General store found underpaying


money, dollar notesThe former operators of a general store in regional Victoria have been fined a total of $45,000 for underpaying two workers more than $19,000.

The Thirsty Farmer Pty. Ltd., which previously operated a general store at 2153 Ballan Rd, Anakie, just north of Geelong, has been fined $40,000.

Judge Philip Burchardt has fined the store’s former manager and part owner, Renee Leeann Batty, a further $5000 and ordered that Batty’s fine be paid directly to the underpaid employees to partially rectify their underpayment.

The penalties, handed down in the Federal Circuit Court in Melbourne, follow legal action by the Fair Work Ombudsman.

The two employees were underpaid a total of $19,445 between 2009 and 2012 when they primarily worked as food and beverage attendants at a restaurant within the general store.

The employees were paid a flat hourly rate of $15.86 for the majority of work performed, resulting in underpayment of their minimum hourly rates, casual loadings and weekend penalty rates. One employee was also underpaid overtime rates. The employees were underpaid individual amounts of $8,028 and $11,417.

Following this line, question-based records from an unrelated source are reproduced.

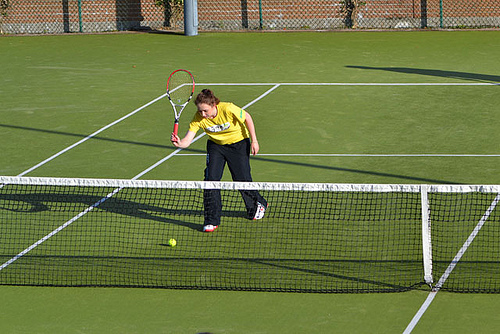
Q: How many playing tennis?
A: One.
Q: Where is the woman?
A: In the tennis court.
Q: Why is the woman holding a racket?
A: To play.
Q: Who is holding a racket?
A: A woman.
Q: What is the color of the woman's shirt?
A: Yellow.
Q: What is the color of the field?
A: Green.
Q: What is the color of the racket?
A: Red and white.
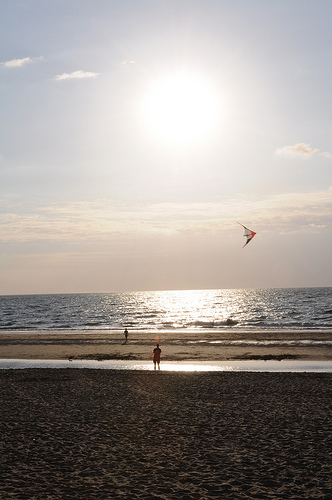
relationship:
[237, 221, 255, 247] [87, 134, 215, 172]
kite in sky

Judge Burchardt found that Batty and the company had shown little regard to their payment obligations and that the loss to the employees was significant.

“The Respondents’ conduct in this matter is serious,” he said. “The cooperation of the Respondents has been fitful at best and I also accept that there has been little by way of contrition.”

Judge Burchardt noted that the general store was a small, family-run business but said that “a Respondent cannot be absolved of their responsibility for their conduct merely because their operations were small in scale”.

“Bearing in mind that this is an industry well known frequently to give rise to difficulties with award compliance, the need for general deterrence is all the stronger.”

Fair Work Ombudsman Natalie James said failure to rectify the underpayments, despite efforts by Fair Work inspectors to resolve the matter voluntarily, was a key factor in the decision to commence legal proceedings.